=== Input data ===
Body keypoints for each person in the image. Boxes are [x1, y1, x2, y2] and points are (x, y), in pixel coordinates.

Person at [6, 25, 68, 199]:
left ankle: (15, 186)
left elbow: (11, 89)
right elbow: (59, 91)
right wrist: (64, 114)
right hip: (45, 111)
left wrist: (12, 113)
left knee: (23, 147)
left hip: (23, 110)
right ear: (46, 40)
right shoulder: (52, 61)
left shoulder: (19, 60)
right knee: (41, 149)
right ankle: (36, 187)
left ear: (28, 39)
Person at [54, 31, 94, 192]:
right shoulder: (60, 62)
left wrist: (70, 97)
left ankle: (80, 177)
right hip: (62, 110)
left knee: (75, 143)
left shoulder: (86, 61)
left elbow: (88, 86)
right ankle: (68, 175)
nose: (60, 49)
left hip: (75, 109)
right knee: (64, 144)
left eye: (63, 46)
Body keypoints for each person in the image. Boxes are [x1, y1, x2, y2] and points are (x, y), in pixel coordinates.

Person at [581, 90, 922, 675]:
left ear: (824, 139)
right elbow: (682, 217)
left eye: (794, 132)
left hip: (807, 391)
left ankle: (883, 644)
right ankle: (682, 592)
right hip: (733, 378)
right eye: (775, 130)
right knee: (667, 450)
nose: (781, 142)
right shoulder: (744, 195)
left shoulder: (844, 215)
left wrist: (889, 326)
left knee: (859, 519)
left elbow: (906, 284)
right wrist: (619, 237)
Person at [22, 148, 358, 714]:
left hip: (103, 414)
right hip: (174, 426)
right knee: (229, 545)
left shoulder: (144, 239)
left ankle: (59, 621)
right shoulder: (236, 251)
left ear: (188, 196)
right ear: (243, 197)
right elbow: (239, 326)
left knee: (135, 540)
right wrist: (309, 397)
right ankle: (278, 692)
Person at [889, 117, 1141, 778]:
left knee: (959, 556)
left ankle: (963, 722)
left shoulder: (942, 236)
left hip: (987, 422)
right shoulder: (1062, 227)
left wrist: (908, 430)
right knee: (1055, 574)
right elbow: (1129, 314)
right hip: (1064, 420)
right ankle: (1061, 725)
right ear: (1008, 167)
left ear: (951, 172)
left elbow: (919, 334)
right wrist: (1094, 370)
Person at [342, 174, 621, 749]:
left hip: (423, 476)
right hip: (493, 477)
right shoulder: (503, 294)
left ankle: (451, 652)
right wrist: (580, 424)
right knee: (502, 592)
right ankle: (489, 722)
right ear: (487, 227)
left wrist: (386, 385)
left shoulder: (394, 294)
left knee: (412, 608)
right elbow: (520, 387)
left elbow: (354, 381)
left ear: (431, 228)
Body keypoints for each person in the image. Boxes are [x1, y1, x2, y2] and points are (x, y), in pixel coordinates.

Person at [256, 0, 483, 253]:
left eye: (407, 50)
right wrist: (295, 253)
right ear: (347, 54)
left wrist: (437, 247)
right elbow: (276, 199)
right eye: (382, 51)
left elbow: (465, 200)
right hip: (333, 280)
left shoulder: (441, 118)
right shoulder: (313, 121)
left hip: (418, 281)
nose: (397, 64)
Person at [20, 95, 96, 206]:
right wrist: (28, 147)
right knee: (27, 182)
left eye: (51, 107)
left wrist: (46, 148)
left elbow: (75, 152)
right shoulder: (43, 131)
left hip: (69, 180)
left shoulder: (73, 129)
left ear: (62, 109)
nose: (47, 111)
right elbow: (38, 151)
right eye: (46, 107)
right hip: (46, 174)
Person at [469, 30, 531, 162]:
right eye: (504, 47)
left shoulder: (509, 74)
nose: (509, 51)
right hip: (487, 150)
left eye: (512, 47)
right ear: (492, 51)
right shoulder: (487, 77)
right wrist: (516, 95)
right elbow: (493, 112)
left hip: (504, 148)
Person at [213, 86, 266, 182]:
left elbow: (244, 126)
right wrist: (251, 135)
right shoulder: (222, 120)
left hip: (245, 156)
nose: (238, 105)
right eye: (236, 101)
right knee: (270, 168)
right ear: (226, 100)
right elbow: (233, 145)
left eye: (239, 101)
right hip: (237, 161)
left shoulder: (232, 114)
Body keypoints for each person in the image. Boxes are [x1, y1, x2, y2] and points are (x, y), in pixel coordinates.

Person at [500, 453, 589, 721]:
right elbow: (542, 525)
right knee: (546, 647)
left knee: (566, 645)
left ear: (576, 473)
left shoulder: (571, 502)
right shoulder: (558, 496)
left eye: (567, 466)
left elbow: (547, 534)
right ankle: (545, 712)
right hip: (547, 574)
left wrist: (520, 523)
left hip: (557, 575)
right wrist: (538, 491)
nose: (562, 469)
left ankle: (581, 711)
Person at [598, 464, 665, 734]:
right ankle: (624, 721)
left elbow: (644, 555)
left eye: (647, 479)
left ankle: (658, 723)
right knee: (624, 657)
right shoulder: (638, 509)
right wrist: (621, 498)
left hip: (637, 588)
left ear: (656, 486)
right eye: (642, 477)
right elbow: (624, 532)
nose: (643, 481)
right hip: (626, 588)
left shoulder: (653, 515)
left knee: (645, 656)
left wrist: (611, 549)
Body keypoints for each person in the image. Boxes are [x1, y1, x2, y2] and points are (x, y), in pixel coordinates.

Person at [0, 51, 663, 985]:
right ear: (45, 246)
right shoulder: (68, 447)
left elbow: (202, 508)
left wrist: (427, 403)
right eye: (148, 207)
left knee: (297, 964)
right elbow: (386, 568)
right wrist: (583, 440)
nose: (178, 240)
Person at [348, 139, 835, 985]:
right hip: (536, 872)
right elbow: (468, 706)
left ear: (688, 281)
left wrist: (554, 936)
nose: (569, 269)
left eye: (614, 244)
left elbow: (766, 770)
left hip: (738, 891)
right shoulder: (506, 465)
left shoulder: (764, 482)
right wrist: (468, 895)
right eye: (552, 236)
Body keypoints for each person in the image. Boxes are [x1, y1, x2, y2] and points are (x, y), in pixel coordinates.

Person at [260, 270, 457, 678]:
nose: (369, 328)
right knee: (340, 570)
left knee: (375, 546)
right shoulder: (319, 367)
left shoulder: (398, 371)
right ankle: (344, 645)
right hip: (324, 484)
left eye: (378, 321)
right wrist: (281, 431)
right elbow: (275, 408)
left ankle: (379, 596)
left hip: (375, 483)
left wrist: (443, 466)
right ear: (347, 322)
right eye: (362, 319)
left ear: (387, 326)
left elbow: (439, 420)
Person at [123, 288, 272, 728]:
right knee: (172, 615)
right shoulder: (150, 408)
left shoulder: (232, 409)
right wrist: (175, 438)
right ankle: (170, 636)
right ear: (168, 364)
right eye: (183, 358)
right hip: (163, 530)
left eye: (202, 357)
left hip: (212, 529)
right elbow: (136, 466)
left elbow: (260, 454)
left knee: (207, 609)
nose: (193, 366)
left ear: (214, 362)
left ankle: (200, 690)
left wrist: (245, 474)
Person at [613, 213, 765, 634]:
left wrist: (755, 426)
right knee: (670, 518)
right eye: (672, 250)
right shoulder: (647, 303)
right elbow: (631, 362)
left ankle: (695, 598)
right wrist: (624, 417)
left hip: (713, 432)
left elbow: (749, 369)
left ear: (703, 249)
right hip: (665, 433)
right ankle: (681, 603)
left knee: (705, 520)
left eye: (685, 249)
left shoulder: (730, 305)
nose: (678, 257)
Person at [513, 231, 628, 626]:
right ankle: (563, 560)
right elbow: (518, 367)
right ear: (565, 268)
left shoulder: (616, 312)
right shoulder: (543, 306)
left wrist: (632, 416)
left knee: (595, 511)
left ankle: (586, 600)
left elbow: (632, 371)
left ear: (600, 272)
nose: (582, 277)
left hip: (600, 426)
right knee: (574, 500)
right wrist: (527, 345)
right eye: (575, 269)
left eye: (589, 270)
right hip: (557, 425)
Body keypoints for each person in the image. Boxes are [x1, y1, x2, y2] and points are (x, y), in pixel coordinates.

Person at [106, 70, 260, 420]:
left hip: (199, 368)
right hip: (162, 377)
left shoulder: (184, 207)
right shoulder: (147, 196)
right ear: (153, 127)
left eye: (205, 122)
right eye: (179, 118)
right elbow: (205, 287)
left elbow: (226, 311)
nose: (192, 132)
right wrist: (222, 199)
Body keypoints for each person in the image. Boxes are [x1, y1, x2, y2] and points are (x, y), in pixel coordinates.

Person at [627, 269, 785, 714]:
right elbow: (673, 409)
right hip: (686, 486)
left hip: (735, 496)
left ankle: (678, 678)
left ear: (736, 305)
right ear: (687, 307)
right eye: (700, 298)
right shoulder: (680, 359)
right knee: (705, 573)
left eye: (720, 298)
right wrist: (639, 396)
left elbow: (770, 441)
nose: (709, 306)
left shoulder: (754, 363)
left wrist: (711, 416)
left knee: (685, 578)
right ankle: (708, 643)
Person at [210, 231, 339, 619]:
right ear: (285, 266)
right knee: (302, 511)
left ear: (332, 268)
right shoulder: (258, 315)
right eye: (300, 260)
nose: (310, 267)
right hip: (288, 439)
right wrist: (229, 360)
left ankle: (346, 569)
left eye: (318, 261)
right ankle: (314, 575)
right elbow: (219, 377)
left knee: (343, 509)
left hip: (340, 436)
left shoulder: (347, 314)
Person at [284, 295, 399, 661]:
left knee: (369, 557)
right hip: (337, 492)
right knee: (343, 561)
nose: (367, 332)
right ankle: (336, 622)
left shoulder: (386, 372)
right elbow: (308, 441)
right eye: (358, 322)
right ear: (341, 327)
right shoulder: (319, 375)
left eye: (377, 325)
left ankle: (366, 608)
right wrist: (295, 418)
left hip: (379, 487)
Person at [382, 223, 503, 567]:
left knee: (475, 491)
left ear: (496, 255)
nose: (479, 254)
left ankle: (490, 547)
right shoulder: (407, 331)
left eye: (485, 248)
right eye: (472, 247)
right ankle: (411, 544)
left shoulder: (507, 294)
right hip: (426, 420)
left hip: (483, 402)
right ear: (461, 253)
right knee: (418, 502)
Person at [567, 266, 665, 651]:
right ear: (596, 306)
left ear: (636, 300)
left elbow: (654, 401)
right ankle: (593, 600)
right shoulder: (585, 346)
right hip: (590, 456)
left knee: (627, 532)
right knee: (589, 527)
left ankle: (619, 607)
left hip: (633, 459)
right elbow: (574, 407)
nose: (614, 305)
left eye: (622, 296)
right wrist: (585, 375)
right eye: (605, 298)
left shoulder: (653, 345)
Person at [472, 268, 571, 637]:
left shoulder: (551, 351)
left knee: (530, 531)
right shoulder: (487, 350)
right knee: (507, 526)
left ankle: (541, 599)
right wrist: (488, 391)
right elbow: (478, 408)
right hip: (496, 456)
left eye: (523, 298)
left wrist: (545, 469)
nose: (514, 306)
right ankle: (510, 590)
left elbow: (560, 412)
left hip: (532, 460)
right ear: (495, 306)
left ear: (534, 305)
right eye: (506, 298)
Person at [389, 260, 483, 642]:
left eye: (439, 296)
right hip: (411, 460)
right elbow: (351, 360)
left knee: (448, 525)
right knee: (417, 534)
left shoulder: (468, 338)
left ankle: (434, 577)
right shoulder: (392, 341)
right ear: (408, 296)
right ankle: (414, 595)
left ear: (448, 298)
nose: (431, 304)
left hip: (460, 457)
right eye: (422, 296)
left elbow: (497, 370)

=== Exercise objective ===
Above are the records; from them, give again exactly the lines from the one containing "right eye: (575, 269)" through the one containing "nose: (192, 132)", both included.

=== Finished task ===
right eye: (575, 269)
left eye: (589, 270)
right hip: (557, 425)
Body keypoints for each person in the image. Boxes are [x1, y1, x2, y2] and points are (x, y), in pixel coordinates.

Person at [106, 70, 260, 420]:
left hip: (199, 368)
right hip: (162, 377)
left shoulder: (184, 207)
right shoulder: (147, 196)
right ear: (153, 127)
left eye: (205, 122)
right eye: (179, 118)
right elbow: (205, 287)
left elbow: (226, 311)
nose: (192, 132)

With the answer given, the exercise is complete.